Я подозреваю, что он уже знает, какой диагноз, но отвечаю, что опухоль вырезали, она оказалась не раковая.
– Слава богу! Слава богу! – восклицает он театрально. – Тогда, пожалуй, вернемся к нашим делам. Вы не могли бы ко мне забежать на минутку?
– А зачем?
Я всегда спрашиваю зачем, хотя заранее знаю – ответ будет все тот же:
– Разговор не телефонный.
Ну хорошо, ладно. Мы не договаривались, что я за письмо буду расплачиваться, но все-таки он его составил, подписал, не могу же я ему после всего грубить.
– Когда вы хотите, чтобы я пришел?
– Ну, скажем, завтра.
– Нет, послезавтра.
Сам не знаю для чего, но я взял манеру всякий раз назначать не ту дату, которую называл он, и этим хоть чуть-чуть отстаивать видимость своей независимости.
Всякий раз он легко соглашался, и сейчас тоже:
– Ну хорошо, приходите послезавтра.
Послезавтра я пришел в назначенное время, часа в два или три дня. Вхожу в кабинет. Ильин сидит за своим столом, напротив у стены расположился Лазарь Карелин, секретарь Московского отделения СП, прозаик, драматург и кое-кто еще. Говорили, что он у Юрия Нагибина был кем-то вроде секретаря и в качестве дополнительной услуги занимался поставкой хозяину проституток. А в описываемое время был любовником Шапошниковой. Рядом с Карелиным – неизвестный мне человек по фамилии, как я потом узнал, Болдырев.
– Садитесь, где вам удобно, – сказал Карелин. – Как, жарко сегодня?
– Да, – говорю, – не холодно.
Сижу, жду, когда они уйдут, но они не торопятся. Больше того, вошел еще некий Виктор Тельпугов с бритой наголо головкой пятьдесят четвертого размера. Еще появился человек, которого я первый раз видел, Михаил Брагин, как мне сказали, полковник. (Между прочим, в тогдашнем Союзе писателей полковников и генералов сконцентрировано было не меньше, чем в Генеральном штабе. Сами о себе они часто говорили: «я генерал» или «я полковник», но никогда не уточняли «в отставке» и не называли своего рода войск. Я тогда думал и сейчас думаю, что чинов своих они достигали в основном в КГБ.)

Исходные строки:
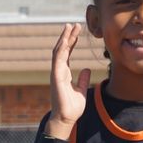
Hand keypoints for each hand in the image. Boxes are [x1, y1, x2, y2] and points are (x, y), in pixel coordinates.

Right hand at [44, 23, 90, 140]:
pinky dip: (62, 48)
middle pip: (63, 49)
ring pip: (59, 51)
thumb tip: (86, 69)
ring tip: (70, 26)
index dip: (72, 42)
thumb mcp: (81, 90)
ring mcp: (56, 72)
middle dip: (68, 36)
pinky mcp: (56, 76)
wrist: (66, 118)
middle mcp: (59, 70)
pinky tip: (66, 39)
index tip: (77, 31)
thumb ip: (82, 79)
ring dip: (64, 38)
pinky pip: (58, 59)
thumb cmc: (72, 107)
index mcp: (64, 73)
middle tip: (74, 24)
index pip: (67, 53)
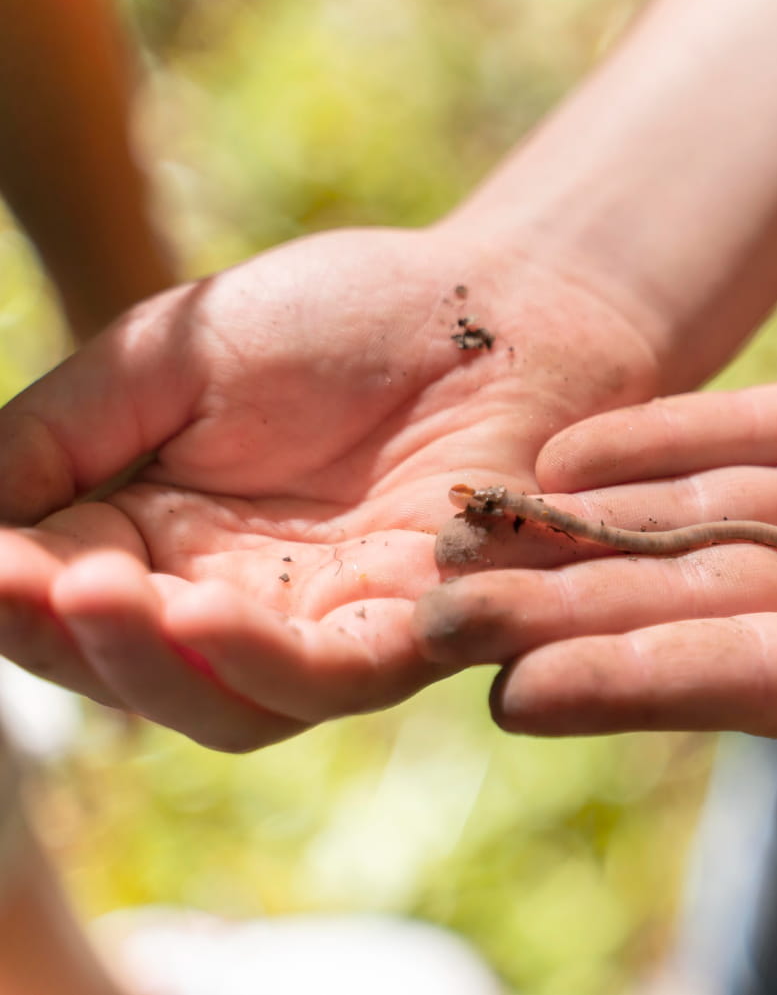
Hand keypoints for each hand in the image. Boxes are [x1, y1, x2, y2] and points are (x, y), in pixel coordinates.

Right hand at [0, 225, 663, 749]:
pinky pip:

---

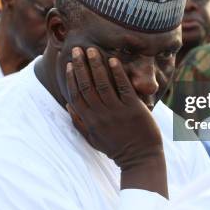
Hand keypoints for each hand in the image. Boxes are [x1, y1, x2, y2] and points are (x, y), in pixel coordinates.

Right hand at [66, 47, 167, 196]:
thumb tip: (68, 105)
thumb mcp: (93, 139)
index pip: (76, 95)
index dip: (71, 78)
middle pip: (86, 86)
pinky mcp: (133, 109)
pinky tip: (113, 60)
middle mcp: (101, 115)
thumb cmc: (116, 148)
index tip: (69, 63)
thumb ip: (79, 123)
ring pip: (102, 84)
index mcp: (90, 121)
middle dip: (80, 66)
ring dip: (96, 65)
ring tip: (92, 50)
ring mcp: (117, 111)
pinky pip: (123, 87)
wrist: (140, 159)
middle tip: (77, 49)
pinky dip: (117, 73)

==

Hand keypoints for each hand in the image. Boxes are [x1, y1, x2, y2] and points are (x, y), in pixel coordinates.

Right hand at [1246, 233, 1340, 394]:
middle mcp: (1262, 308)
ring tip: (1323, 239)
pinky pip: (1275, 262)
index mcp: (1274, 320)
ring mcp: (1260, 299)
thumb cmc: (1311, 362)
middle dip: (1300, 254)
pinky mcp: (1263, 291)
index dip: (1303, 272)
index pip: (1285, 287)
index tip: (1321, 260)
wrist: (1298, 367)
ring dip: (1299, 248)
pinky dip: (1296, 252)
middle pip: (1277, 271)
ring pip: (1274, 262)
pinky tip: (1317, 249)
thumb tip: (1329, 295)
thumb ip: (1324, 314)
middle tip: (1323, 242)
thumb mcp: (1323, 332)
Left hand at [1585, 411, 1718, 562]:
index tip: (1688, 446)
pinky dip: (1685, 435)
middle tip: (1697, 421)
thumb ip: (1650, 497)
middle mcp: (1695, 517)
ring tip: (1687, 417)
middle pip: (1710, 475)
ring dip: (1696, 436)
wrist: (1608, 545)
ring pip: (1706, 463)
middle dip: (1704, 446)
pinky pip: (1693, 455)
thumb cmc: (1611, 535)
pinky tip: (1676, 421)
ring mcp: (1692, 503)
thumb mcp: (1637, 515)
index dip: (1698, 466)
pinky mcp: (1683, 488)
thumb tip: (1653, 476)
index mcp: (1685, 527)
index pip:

Задания:
1. Перепишите дословно часть фрагмента текста. Начните со слов «Я подозреваю, что» и остановитесь после слов «Разговор не телефонный.».
2. Определите, соответствуют ли фрагменту текста утверждения (a), (b) и (c). На каждое ответьте «да» или «нет» и приведите точную цитату из фрагмента текста, на которой основан ответ: (a) рассказчик пришел на встречу на следующий день после телефонного разговора; (b) рассказчик отвечает собеседнику, что опухоль оказалась не раковой; (c) Лазарь Карелин сидел за своим столом.

Ответы на задания:
1.
Я подозреваю, что он уже знает, какой диагноз, но отвечаю, что опухоль вырезали, она оказалась не раковая.
– Слава богу! Слава богу! – восклицает он театрально. – Тогда, пожалуй, вернемся к нашим делам. Вы не могли бы ко мне забежать на минутку?
– А зачем?
Я всегда спрашиваю зачем, хотя заранее знаю – ответ будет все тот же:
– Разговор не телефонный.

2.
(a) Нет: «Послезавтра я пришел в назначенное время».
(b) Да: «отвечаю, что опухоль вырезали, она оказалась не раковая».
(c) Нет: «Ильин сидит за своим столом, напротив у стены расположился Лазарь Карелин».